As always, I had my hand sanitizer very close, so I passed it around and Morgan Kate got the chance to be held by Mrs. Ward, Hollie, and Jessa. It was such a special moment for me!
MK and "Bling Bling"

MK and Hollie

MK and Jessa

After meeting everyone MK got a little hungry. I really think she just wanted something to "gnaw" on. Teething is tough work! I didn't have a bottle, so I just gave her a carrot to gum until we left. It worked!

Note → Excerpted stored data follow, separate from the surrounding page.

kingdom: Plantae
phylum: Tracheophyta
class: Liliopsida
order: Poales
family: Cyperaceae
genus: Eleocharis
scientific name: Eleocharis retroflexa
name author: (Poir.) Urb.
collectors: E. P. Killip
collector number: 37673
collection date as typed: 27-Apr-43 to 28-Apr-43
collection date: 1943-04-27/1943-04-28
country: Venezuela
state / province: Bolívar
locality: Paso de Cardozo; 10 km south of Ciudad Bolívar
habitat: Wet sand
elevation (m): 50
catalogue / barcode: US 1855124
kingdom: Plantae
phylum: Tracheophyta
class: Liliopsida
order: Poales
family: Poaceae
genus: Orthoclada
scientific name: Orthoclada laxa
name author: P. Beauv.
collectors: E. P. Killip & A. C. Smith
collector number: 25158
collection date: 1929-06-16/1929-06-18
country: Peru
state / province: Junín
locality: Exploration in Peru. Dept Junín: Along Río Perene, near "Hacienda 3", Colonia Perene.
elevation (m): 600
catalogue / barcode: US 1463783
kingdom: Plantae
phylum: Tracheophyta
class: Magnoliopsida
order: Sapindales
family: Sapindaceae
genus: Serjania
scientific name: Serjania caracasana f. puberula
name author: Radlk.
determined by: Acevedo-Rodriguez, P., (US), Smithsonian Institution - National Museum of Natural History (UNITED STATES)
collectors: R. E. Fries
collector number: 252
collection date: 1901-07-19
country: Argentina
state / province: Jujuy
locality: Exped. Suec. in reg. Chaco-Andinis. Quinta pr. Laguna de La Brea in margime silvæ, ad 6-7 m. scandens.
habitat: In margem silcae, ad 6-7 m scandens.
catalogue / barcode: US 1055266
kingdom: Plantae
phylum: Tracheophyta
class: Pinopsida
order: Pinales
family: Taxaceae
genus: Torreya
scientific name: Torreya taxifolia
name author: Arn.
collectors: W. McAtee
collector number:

I happen to think we live in a awesome neighborhood with some of the best neighbors/friends. Many nights we can all be found "congregating" in someone's front yard or in the middle of the street. Last night was no different. And last night was super special because Lauren (aka "Lala") got to hold Morgan Kate for the first time. Lauren had THE magic touch. After only a few minutes Morgan Kate fell fast asleep. It was the sweetest thing ever and I just had to snap a few pictures! Lauren may have to come down every night and put Morgan Kate to sleep. Last night she slept the entire night through and didn't wake up until 8 this morning. Wow!



A weekend full of fun and firsts, indeed.

I didn't do so well using only a few words, did I?